» **Task brief**: Whenever a line in this data holds the word "middle", report that line in full.

--- Given data Enclosed Below ---

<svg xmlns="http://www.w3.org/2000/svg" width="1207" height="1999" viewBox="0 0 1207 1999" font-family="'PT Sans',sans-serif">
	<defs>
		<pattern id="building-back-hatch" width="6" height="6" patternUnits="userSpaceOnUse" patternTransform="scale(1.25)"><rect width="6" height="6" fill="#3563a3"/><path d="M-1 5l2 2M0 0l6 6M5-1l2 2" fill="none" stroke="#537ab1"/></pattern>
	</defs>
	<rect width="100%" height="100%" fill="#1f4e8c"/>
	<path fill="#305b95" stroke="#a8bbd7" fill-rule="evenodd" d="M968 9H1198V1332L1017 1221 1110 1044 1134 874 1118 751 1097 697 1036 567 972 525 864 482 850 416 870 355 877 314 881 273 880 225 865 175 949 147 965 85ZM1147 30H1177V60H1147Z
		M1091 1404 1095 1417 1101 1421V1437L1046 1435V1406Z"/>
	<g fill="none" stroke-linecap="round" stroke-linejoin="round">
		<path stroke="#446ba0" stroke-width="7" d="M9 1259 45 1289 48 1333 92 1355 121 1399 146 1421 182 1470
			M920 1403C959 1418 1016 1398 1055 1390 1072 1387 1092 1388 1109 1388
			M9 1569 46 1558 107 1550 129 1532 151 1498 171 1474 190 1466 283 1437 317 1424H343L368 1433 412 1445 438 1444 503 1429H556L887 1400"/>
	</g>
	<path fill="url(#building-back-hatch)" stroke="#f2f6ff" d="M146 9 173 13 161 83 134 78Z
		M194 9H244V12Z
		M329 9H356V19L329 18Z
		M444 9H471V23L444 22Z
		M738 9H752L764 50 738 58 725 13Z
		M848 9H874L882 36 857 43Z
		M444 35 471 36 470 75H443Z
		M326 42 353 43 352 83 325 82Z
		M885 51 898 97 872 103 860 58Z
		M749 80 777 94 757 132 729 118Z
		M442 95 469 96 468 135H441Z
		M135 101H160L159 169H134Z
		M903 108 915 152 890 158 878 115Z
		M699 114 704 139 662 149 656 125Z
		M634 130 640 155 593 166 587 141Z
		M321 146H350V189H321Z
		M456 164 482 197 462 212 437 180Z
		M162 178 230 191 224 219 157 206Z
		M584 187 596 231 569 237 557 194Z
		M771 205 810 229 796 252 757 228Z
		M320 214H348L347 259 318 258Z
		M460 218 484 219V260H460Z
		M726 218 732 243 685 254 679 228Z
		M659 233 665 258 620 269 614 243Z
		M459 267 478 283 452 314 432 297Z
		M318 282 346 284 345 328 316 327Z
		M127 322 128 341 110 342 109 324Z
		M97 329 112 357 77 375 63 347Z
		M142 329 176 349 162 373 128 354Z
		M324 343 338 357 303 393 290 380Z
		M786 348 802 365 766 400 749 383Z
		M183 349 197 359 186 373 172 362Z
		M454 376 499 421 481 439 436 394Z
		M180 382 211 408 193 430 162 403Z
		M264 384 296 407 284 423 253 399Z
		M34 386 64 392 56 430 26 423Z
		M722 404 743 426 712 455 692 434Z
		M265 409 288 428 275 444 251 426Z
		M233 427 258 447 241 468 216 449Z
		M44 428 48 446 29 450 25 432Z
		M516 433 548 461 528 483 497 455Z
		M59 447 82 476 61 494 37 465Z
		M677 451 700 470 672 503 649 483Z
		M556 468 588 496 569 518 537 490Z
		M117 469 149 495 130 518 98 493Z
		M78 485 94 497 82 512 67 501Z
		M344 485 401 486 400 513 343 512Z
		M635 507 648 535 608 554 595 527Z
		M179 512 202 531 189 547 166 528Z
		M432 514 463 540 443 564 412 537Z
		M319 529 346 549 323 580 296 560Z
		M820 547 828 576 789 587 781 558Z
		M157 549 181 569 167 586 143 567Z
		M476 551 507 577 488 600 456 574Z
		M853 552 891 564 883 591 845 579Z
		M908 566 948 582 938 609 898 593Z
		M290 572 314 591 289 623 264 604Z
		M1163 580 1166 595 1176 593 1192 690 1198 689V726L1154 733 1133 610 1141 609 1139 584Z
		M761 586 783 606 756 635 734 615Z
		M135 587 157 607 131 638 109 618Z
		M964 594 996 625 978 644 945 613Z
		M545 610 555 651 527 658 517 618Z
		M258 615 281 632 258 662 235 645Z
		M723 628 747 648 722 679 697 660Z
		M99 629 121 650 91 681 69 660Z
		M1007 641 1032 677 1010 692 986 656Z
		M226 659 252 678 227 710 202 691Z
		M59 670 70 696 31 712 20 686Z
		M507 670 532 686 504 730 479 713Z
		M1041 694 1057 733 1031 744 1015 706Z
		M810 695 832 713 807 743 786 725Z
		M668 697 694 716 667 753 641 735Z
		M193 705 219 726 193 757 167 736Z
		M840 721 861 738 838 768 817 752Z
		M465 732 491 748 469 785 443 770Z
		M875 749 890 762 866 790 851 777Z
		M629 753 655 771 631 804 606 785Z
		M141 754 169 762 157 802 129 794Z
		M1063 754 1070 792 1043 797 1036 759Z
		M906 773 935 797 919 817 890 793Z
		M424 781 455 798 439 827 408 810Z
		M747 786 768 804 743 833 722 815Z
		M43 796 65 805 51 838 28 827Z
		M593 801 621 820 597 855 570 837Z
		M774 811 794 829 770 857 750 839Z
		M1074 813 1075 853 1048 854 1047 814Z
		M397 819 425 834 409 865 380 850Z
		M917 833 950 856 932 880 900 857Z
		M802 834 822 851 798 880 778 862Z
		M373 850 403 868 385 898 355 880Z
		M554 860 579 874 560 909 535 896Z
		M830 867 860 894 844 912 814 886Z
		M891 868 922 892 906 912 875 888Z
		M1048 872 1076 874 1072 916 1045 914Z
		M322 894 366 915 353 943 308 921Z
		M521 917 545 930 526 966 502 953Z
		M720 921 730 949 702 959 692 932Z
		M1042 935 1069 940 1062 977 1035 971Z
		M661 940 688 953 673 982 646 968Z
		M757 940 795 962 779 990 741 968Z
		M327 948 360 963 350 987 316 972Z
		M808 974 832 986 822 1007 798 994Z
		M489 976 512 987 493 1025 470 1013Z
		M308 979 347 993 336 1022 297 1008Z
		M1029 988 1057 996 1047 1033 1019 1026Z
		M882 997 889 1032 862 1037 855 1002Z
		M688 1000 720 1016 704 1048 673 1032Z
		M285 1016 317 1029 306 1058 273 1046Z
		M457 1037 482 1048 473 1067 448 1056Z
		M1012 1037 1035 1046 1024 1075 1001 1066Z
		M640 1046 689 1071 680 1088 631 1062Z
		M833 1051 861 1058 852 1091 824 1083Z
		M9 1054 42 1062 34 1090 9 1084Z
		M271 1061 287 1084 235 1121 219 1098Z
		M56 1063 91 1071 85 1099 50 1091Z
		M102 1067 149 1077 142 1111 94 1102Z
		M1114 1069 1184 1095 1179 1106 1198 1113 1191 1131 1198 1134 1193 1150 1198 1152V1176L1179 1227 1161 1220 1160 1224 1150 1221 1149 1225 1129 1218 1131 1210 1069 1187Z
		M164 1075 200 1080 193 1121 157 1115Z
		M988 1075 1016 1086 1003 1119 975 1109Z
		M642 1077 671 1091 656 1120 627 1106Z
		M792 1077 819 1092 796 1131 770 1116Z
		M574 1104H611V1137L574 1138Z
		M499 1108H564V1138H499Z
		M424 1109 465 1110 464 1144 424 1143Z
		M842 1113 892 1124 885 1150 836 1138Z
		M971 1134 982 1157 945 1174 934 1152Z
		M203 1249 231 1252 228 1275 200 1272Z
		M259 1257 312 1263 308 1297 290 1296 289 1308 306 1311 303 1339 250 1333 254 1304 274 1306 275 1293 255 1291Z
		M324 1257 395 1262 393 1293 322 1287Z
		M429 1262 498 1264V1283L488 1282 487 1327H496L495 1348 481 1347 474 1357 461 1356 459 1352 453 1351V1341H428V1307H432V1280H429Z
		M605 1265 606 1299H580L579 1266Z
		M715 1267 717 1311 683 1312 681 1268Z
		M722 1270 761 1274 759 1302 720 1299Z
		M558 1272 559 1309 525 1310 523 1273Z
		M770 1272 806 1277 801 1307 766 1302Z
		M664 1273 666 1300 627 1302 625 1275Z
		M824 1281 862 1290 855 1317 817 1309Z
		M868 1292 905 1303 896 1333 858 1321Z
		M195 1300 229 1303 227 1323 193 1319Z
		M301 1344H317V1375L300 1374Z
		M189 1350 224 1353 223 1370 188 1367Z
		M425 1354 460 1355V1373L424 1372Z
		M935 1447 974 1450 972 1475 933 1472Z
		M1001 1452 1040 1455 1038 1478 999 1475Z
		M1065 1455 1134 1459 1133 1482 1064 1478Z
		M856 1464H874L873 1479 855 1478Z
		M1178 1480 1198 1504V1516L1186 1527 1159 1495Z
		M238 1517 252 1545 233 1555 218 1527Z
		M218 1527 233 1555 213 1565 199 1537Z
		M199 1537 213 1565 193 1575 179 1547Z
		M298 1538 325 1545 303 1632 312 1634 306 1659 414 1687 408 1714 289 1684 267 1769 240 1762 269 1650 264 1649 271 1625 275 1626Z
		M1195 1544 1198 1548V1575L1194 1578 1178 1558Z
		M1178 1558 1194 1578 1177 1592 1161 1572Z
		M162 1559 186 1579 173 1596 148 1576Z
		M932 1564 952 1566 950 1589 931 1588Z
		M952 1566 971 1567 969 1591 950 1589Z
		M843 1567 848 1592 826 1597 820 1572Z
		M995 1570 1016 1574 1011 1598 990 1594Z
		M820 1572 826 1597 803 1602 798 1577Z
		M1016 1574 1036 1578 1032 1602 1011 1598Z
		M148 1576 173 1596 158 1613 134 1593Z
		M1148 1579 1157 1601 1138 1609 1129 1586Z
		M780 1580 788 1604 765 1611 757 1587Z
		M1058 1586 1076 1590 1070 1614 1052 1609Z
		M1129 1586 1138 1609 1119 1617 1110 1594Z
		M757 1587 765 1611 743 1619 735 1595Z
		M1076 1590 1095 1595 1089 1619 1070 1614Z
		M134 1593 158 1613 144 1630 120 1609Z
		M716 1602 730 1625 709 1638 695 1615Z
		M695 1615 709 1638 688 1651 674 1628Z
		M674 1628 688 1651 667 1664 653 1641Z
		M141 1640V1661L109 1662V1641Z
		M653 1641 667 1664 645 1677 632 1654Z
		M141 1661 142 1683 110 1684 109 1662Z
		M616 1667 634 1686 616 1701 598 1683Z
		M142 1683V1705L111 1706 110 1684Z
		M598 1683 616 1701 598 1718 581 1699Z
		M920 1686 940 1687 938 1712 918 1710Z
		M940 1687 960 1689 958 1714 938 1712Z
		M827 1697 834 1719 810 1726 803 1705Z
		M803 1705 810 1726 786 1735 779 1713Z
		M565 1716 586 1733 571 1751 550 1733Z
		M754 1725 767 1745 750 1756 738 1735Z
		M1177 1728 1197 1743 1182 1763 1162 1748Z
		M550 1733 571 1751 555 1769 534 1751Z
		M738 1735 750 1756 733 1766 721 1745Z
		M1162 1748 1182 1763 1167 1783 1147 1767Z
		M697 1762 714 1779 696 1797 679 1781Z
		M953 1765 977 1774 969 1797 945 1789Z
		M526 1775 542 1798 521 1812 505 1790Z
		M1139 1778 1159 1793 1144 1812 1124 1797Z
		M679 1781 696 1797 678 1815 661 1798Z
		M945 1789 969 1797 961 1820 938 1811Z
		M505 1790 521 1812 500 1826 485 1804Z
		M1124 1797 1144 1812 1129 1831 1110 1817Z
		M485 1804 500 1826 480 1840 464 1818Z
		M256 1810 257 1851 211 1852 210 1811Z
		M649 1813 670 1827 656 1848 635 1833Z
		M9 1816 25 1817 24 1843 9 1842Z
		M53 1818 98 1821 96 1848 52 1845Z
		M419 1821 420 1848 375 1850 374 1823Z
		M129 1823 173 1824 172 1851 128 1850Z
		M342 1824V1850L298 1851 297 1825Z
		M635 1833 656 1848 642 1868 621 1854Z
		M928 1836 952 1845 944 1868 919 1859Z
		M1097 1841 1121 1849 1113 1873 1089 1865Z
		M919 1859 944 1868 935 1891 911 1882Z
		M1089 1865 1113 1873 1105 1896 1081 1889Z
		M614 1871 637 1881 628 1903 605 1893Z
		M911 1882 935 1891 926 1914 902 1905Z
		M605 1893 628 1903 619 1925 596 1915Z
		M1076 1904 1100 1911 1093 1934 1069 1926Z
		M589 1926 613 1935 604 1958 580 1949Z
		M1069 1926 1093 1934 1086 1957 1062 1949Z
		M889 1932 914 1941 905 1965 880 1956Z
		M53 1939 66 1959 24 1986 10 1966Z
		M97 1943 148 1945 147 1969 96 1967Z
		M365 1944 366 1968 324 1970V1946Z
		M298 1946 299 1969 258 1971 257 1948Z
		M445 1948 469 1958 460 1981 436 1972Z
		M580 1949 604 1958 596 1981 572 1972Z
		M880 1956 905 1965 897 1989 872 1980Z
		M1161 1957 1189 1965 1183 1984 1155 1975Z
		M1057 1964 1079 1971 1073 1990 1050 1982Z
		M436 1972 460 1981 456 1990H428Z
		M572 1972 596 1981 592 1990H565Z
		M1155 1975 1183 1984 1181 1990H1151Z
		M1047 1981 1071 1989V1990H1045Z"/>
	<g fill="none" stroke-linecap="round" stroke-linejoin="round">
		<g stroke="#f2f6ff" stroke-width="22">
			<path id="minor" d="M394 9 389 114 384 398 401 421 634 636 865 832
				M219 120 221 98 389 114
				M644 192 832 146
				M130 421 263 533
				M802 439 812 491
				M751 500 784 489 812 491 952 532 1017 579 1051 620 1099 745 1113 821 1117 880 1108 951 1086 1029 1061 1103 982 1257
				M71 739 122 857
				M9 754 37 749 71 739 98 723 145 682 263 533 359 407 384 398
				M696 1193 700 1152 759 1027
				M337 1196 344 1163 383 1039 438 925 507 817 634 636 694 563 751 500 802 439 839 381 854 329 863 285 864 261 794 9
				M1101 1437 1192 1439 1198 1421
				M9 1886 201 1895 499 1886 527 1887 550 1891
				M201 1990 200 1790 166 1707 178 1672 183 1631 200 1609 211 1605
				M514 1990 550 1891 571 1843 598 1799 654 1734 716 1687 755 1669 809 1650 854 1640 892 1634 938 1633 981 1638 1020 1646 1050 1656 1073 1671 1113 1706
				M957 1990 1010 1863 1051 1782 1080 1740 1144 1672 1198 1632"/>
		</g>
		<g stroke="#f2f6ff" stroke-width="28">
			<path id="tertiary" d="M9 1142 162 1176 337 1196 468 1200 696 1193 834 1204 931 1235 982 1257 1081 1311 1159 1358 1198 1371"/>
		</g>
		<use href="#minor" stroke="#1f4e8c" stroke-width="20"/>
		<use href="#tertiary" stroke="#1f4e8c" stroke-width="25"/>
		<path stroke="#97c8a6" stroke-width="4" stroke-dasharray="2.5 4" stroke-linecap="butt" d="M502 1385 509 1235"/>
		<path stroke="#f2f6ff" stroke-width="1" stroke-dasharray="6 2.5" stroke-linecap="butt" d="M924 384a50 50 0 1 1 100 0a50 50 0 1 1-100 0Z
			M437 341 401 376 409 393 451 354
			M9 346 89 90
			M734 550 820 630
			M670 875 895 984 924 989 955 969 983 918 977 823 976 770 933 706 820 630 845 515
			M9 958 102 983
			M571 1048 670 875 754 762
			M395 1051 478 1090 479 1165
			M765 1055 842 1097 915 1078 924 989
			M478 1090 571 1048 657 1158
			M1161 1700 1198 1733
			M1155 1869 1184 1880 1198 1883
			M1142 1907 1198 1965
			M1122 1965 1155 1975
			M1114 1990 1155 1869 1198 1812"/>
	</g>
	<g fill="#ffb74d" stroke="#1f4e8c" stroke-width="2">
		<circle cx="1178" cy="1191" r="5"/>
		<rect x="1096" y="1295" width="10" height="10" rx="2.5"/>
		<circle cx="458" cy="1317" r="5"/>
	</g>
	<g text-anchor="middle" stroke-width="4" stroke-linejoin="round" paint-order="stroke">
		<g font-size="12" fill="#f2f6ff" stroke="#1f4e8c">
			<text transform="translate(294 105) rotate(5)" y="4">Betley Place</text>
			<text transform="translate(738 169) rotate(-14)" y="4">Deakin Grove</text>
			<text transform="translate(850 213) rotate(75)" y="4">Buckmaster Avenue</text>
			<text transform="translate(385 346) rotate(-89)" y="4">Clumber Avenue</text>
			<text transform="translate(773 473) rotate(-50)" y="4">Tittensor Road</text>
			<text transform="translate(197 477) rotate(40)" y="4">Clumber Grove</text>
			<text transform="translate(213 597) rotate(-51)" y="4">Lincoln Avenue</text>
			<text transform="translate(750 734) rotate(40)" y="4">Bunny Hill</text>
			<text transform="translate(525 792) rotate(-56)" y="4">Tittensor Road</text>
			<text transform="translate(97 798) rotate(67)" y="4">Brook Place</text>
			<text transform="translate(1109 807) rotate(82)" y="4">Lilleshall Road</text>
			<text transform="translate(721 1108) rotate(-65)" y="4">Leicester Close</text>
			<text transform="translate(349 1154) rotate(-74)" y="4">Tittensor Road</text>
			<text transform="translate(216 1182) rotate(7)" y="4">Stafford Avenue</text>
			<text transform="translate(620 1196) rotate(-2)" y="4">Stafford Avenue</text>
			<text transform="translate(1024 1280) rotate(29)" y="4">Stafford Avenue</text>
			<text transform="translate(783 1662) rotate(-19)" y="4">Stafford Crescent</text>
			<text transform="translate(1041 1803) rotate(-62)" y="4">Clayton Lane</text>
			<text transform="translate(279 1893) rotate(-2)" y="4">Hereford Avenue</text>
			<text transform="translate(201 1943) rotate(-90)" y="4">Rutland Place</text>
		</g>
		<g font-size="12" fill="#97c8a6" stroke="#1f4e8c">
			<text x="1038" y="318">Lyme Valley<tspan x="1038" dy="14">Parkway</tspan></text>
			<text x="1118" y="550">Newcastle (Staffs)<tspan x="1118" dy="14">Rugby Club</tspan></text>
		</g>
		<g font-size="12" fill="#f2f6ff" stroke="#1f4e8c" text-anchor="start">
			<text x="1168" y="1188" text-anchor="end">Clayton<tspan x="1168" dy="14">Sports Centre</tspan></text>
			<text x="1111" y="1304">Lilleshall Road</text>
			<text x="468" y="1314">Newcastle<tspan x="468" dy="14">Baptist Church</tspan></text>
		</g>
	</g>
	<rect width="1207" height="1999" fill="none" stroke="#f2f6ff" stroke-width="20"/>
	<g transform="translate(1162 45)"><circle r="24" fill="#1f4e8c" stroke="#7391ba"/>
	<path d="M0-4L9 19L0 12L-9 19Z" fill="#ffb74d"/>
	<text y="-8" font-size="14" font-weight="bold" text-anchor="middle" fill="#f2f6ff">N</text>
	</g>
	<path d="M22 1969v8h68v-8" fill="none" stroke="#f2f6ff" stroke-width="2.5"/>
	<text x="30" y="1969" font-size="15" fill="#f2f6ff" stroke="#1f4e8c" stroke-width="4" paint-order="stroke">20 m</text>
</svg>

--- End of Enclosed Given data ---

» **Completed task**:
	<g text-anchor="middle" stroke-width="4" stroke-linejoin="round" paint-order="stroke">
	<text y="-8" font-size="14" font-weight="bold" text-anchor="middle" fill="#f2f6ff">N</text>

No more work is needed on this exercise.